Stress expert Juliet Funt explains how to handle the pace and pressure of the daily whirlwind by developing the habit of mindfully scanning our lives.

Topics Covered

First presented at the 2010 Annual Meeting

We live in a time when we never feel like we have done enough. The pace and pressure of daily life endlessly increases. And we go on and on with these masterful, multitasking, whirlwind days only to hear a little voice that says, “What else could you have done, been, bought or shown off that would have been even more impressive?” It is an exhausting and ultimately unproductive way to live.

White space

White space is blocks of open time that occur in between the scheduled events of your day. It is a wonderful place to appreciate the end results of the hard work you do. It is the place for big picture thinking. It is a place to memorize your children before they are up and out.

There are only two roads to white space. You can do a little less stuff or you can do a few things less well. Both are hard for people with giant aspirations. But if we begin having a habit of mindfully scanning our lives, we find things that we can choose to say no to and areas where good enough is actually good enough.

Here are five ways to use white space to impact your daily experience and create balance:

White space for calendar. Protect the spaces between events on your schedule. Delay slightly each commitment to discretionary requests and appointments.

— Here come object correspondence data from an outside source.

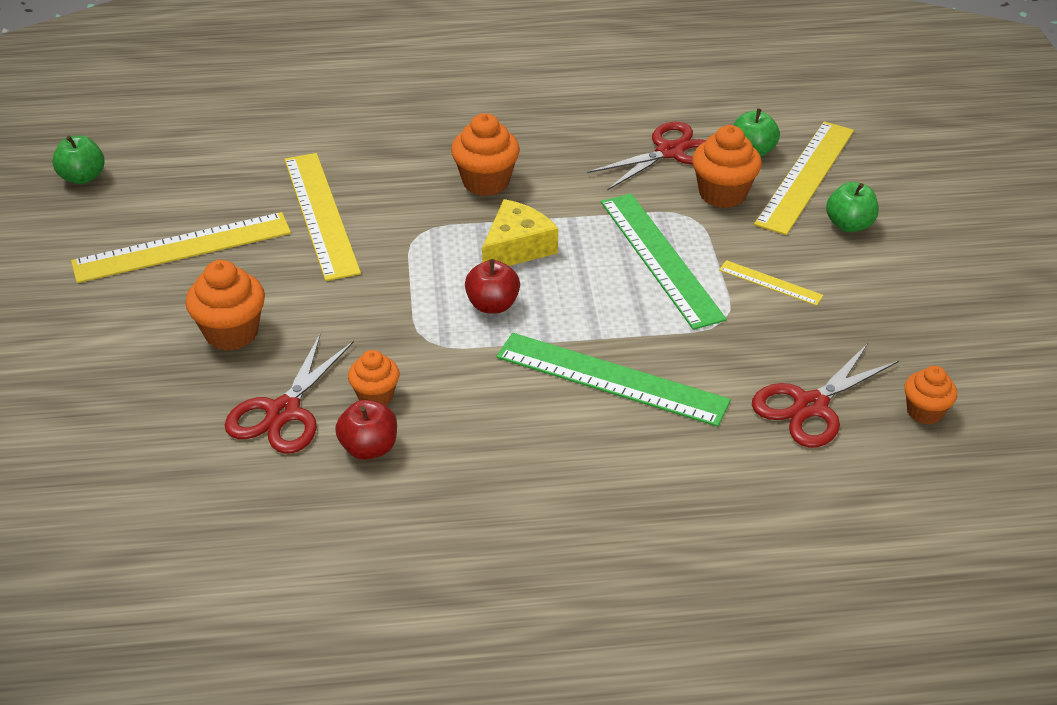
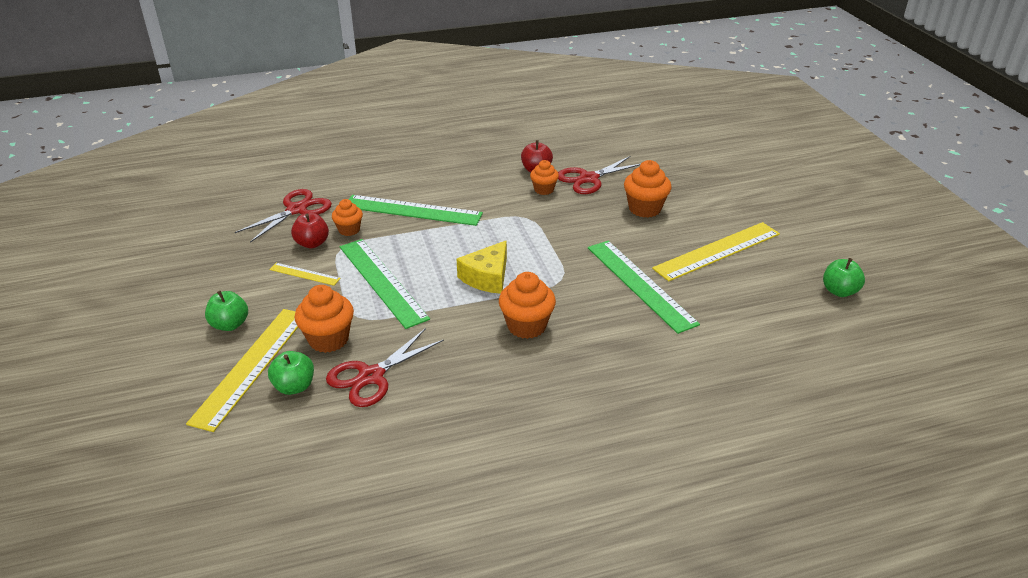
camera: 170 degrees right, 5 degrees down
red scissors [225,333,354,454] -> red scissors turned 135 degrees counterclockwise [558,156,640,194]
yellow ruler [284,153,361,281] -> green ruler [588,241,700,334]
red apple [465,259,520,313] -> red apple moved to [291,213,329,248]
orange cupcake [904,366,957,425] -> orange cupcake moved to [332,199,363,236]

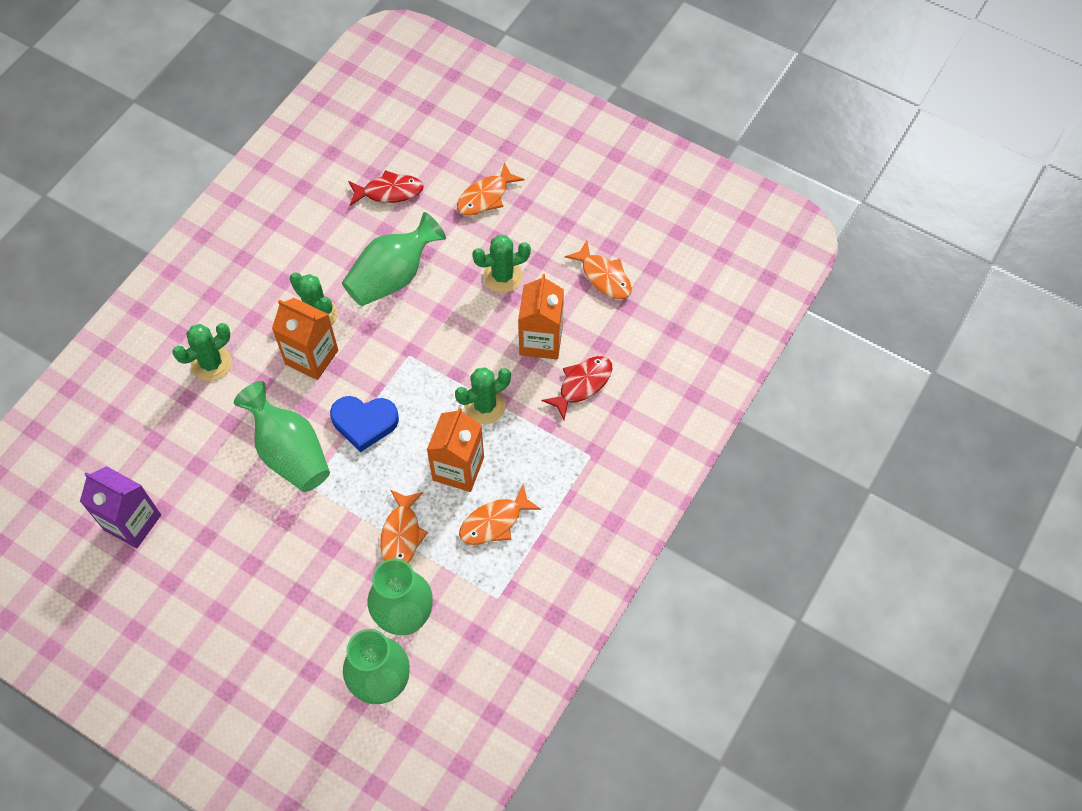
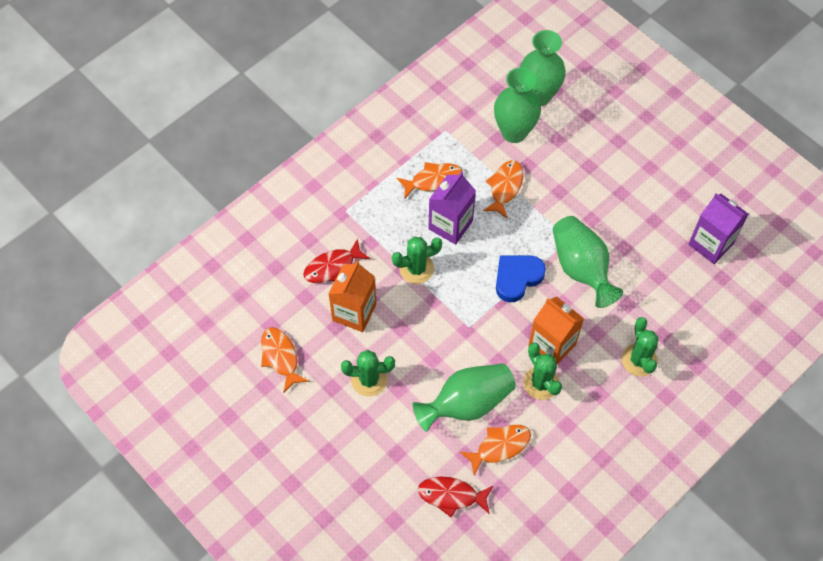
camera: 165 degrees left, 0 degrees up
green cactus [172,323,232,381] -> green cactus turned 75 degrees counterclockwise [621,317,659,377]
blue heart [330,396,399,452] -> blue heart turned 60 degrees counterclockwise [496,255,546,302]
orange carton [427,407,484,492] -> purple carton [428,172,476,245]
orange fish [457,162,524,216] -> orange fish moved to [460,425,531,475]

Remember, everything takes longer than you think, and having fluid time in between items is pivotal. Ask yourself questions like, “What can I let go of or postpone?” and “What should I have turned down?”

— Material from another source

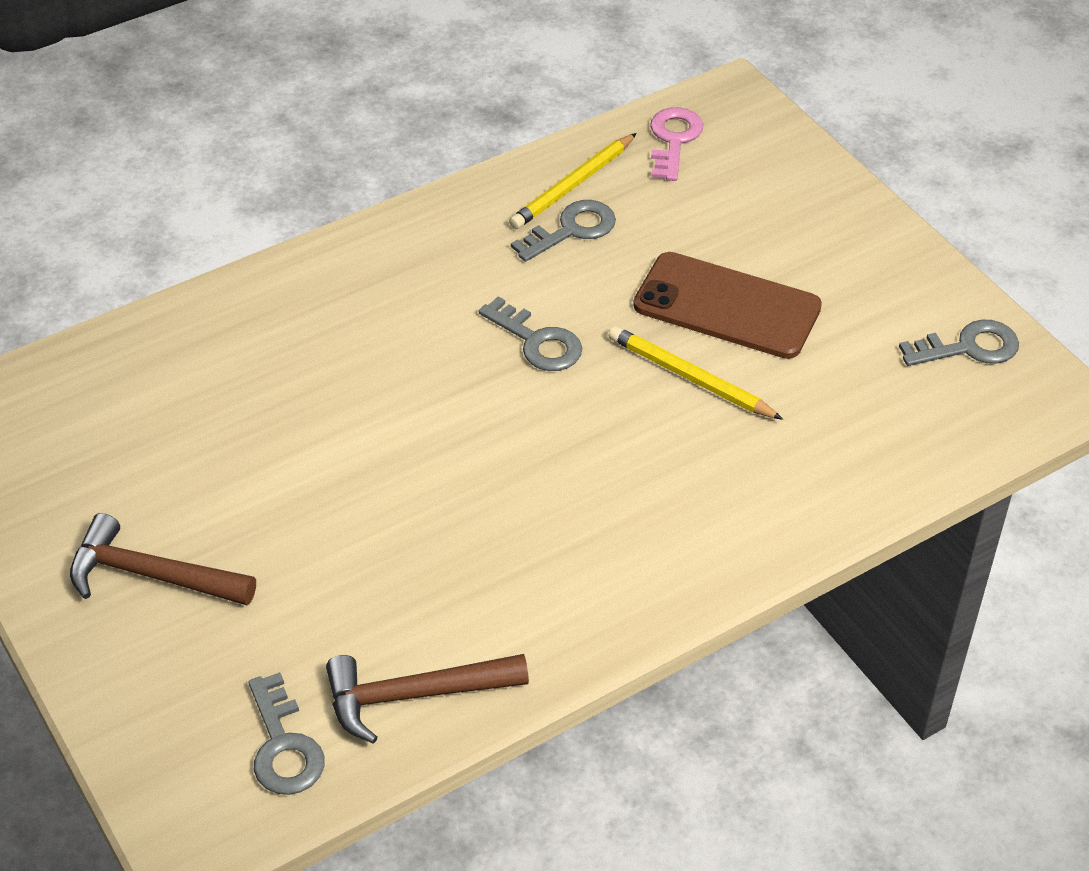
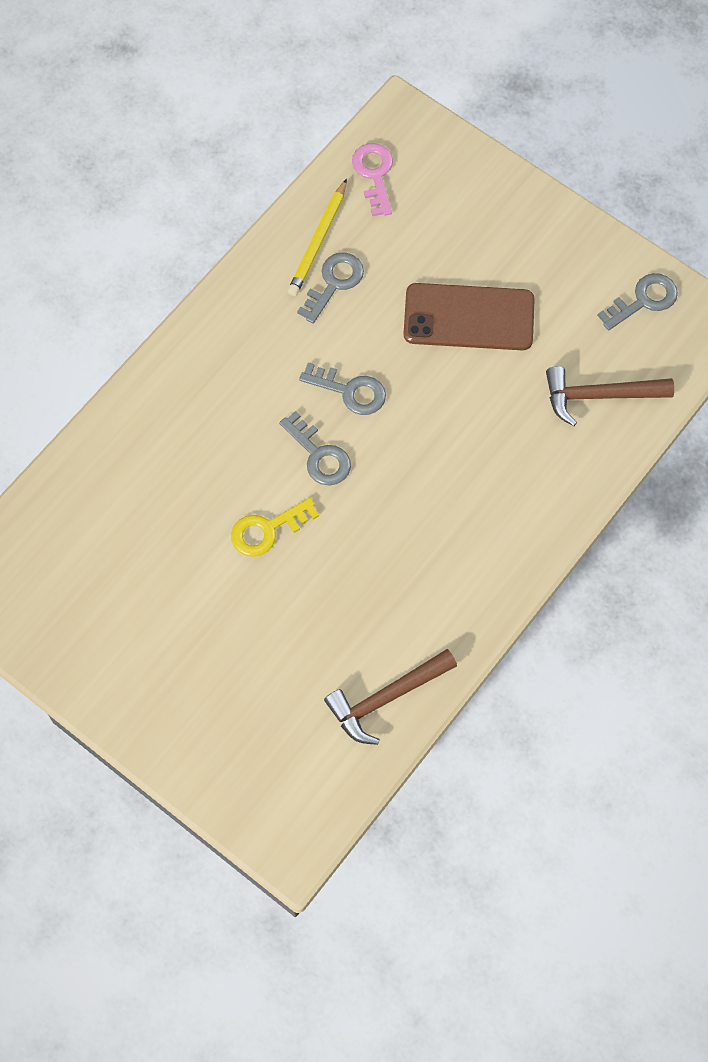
camera: 20 degrees left, 20 degrees up
brown hammer [70,513,256,605] -> brown hammer moved to [546,366,674,426]
grey key [248,672,325,795] -> grey key moved to [279,411,351,485]
yellow pencil [608,326,783,420] -> none
none -> yellow key [231,498,319,557]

White space for email. To protect yourself from the onslaught that zaps your productivity, put yourself on a diet of three email meals per day. You can check email at breakfast, lunch and dinner, and then you can have two snacks. If something can’t wait 90 minutes, they can call you.

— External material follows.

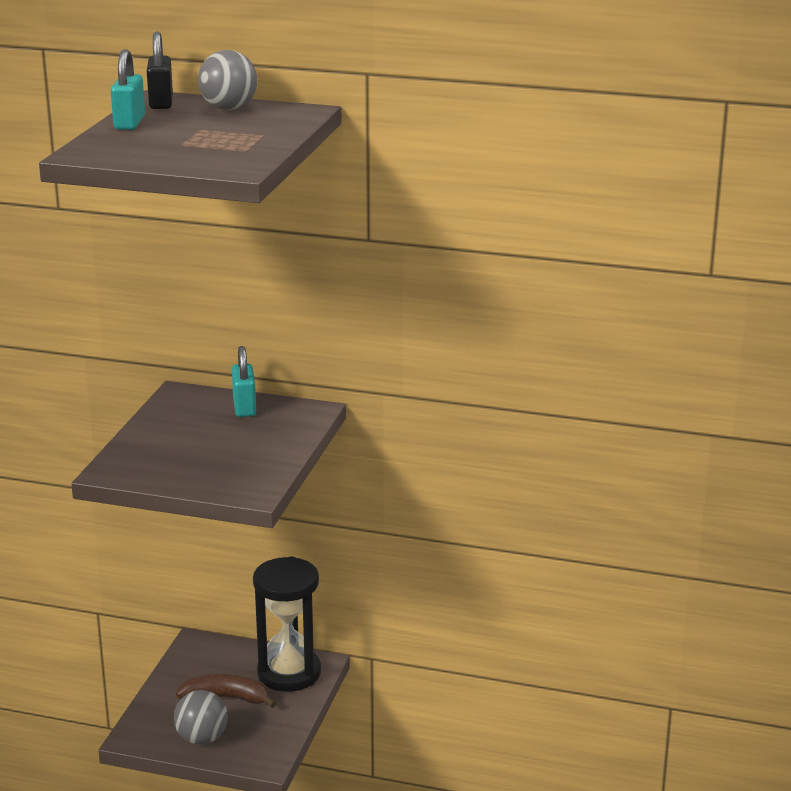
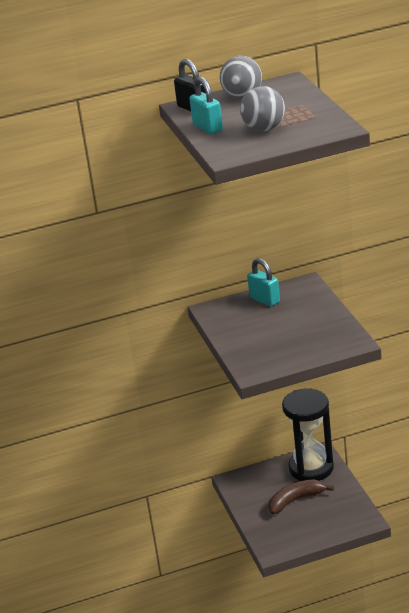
camera: 30 degrees left, 5 degrees up
grey ball [174,690,228,745] -> grey ball moved to [240,86,285,131]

White space in conversation. When you are sitting with a client, do you feel a compulsion to fill silences in conversation? Don’t. You will get to know him or her much better if you wait to hear what he or she says next.

White space for transitions. Any time you’re switching hats in your life, pause mindfully to complete the shift in your focus and personality. Take a moment to let go of one aspect of your life and move fully into the next one.

White space for parents. When we were young, we went out after school and played. We did not have every minute scheduled. We went to the backyard, and we fired up the neurons of our brains by making up dragons, diamonds, demons and dinosaurs out of nothing. Let your kids taste some of that. Demonstrate downtime for them. Cancel some of their busy activities.

Juliet Funt is a motivational speaker and stress expert. She has spent her life observing the hidden truths behind our social selves. Funt has served as a weekly columnist for the Womenof.com Internet community and is co-author of “The Communication Path” and “The Wellness Path” in the Path Training Series.